Recordações de veraneio
Se você abrir uma pessoa, irá achar paisagens.
Se me abrir, irá achar praias.
Agnès Varda
Gosto de tomar um bocadinho de sol. Se pudesse, tomaria sem roupa para tingir também as partes íntimas, sempre tão pálidas em contraste com o resto do corpo, especialmente as canelas e os antebraços. Ocorre uma espécie de comunhão com o astro incandescente quando me deito sobre a canga e entrego-me por inteiro à luz e ao calor. O ato de entrega e o aquecimento imediato da pele e dos órgãos, que cresce até o limite do mergulho, inspiram um erotismo velado.
Li recentemente “A vida submarina” e “Risque esta palavra”, ambos livros de Ana Martins Marques, nos quais há poemas dedicados à casa de praia, ao verão, ao mar, às memórias das férias. Tenho assistido aos filmes de Guillaume Brac e todos me provocam certa nostalgia do fervor da puberdade, quando saíamos para o idílio, livres da escola. Penso naqueles jovens aos quais foi negado o gozo das famosas férias de verão, terreno regado de aventuras calorosas, romances platônicos, profundas buscas existenciais e grandes frustrações.
Na adolescência, o destino das viagens de minha família se alternava entre o sertão e o mar. Confesso que me sentia mais atraída pelo litoral, pois já morava no interior, dentro da geografia sertaneja. As praias para onde viajávamos eram costas lisas, de vegetação escassa, ou paredões de falésias coloridas. Numa dessas praias, por entre fendas nas rochas, encontrávamos areias de diversas tonalidades, do ocre ao azul, e aquilo me fascinava.
Por um tempo, alugávamos casas simples e espaçosas. Numa dessas casas, ouvi pela primeira vez o termo “rústico” empregado de forma elegante na descrição da arquitetura, da mobília e da decoração do espaço para se referir a paredes de tijolos expostos, móveis de madeira e objetos de palha. Anos mais tarde, entendi que verdadeiramente rústico era o modo de vida de famílias que lutavam por escapar diariamente da fome nas comunidades do semi-árido nordestino.
Outras vezes passávamos a temporada de julho ou dezembro em apartamentos de amigos de meus pais, em condomínios de classe média, dispostos em vários blocos de três ou quatro andares. A estadia nesses condomínios era empolgante porque proporcionava o contato com muita gente a atravessar os calçadões, perfumando os ares com sundown e óleos bronzeadores. Para uma adolescente um tanto tímida como eu, os dias no condomínio eram proveitosos. Havia a dinâmica das quadras de esporte, das piscinas, da lanchonete, dos jardins, das inúmeras famílias chegando e partindo.
Menstruei pela primeira vez na praia.
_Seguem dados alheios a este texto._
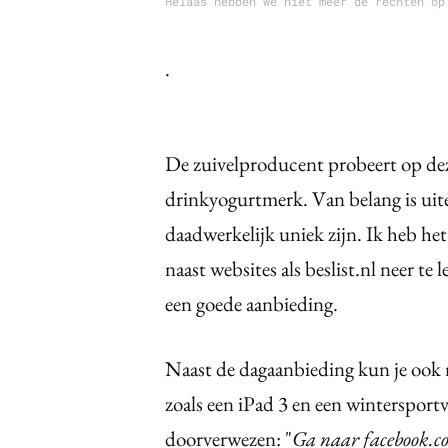
Helaas hebben we niet meer de rechten op
.
De zuivelproducent probeert op deze
drinkyogurtmerk. Van belang is uit
daadwerkelijk uniek zijn. Ik heb h
naast websites als beslist.nl neer te
een goede aanbieding.
Naast de dagaanbieding kun je ook 
zoals een iPad 3 en een wintersportv
doorverwezen: "
Ga naar facebook.c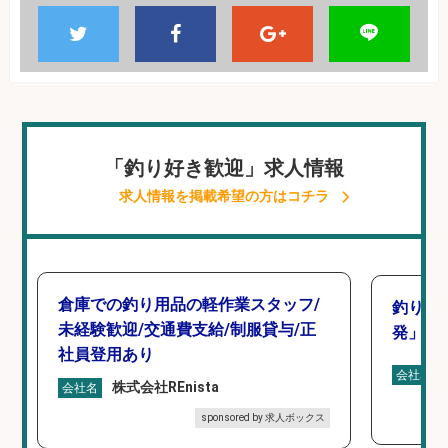
「釣り好き歓迎」求人情報
求人情報を掲載希望の方はコチラ
倉庫での釣り用品の軽作業スタッフ/
釣り好
未経験歓迎/交通費支給/制服貸与/正
発」/D
社員登用あり
会社名
株式会社REnista
会社名
sponsored by 求人ボックス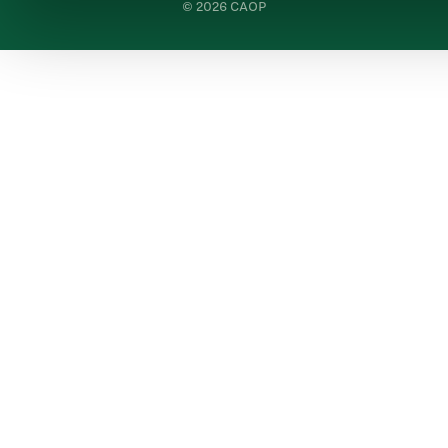
© 2026 CAOP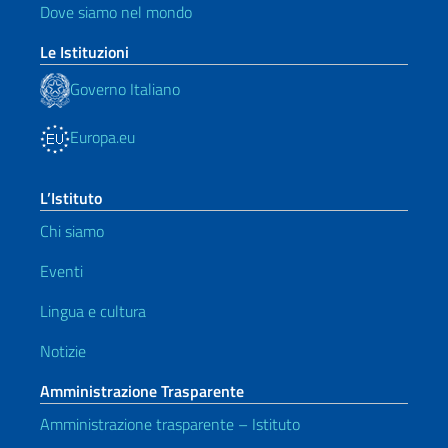
Dove siamo nel mondo
Le Istituzioni
Governo Italiano
Europa.eu
L’Istituto
Chi siamo
Eventi
Lingua e cultura
Notizie
Amministrazione Trasparente
Amministrazione trasparente – Istituto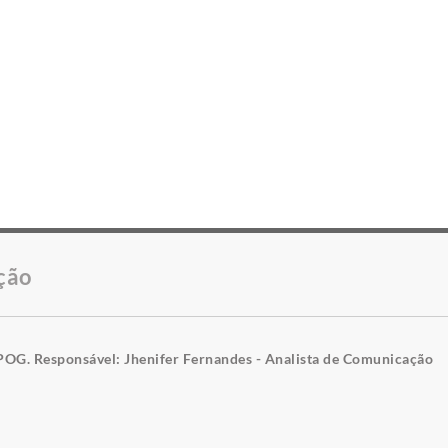
ção
POG. Responsável: Jhenifer Fernandes - Analista de Comunicação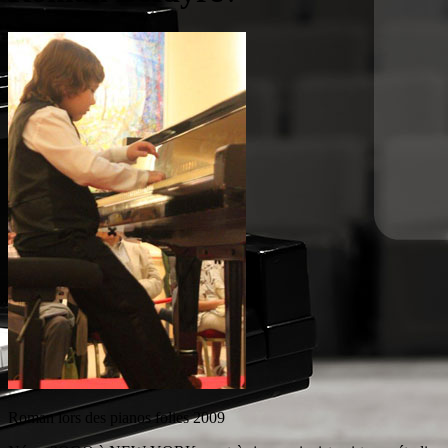
Roman lors des pianos folies 2009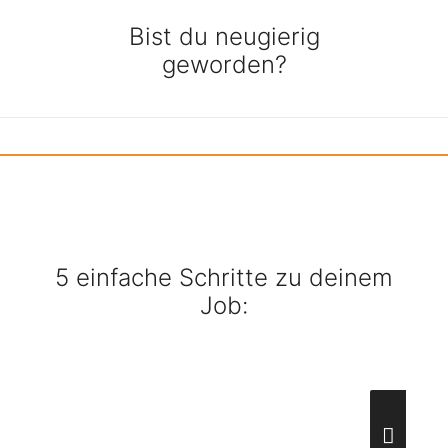
Bist du neugierig
geworden?
5 einfache Schritte zu deinem
Job: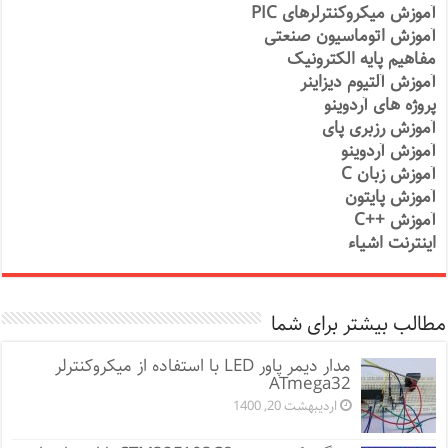
آموزش میکروکنترلرهای PIC
آموزش اتوماسیون صنعتی
مفاهیم پایه الکترونیک
آموزش آلتیوم دیزاینر
پروژه های آردوینو
آموزش رزبری پای
آموزش آردوینو
آموزش زبان C
آموزش پایتون
آموزش ++C
اینترنت اشیاء
مطالب بیشتر برای شما
مدار دیمر پاور LED با استفاده از میکروکنترلر
ATmega32
اردیبهشت 20, 1400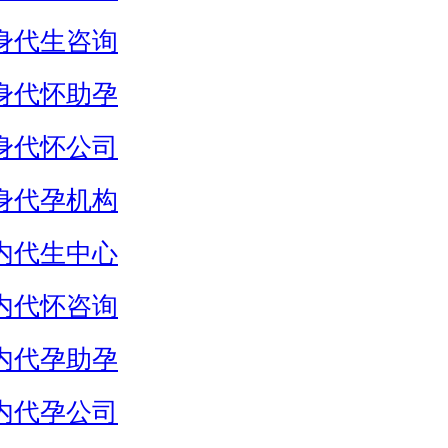
身代生咨询
身代怀助孕
身代怀公司
身代孕机构
内代生中心
内代怀咨询
内代孕助孕
内代孕公司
Não entendi quando vi aquela manchinha marrom no biquini. Minha mãe foi quem se deu conta. Disseram-me para evitar grandes esforços, então achei que já não podia subir as escadas carregando muitas sacolas de compras nem pensar com tamanha urgência no menino moreno do bloco ao lado. O pior foi estar diante do mar e não usufruí-lo. De repente, a vida parecia se opor a mim. Foi quando aprendi a jogar baralho e a entranhar-me nos livros.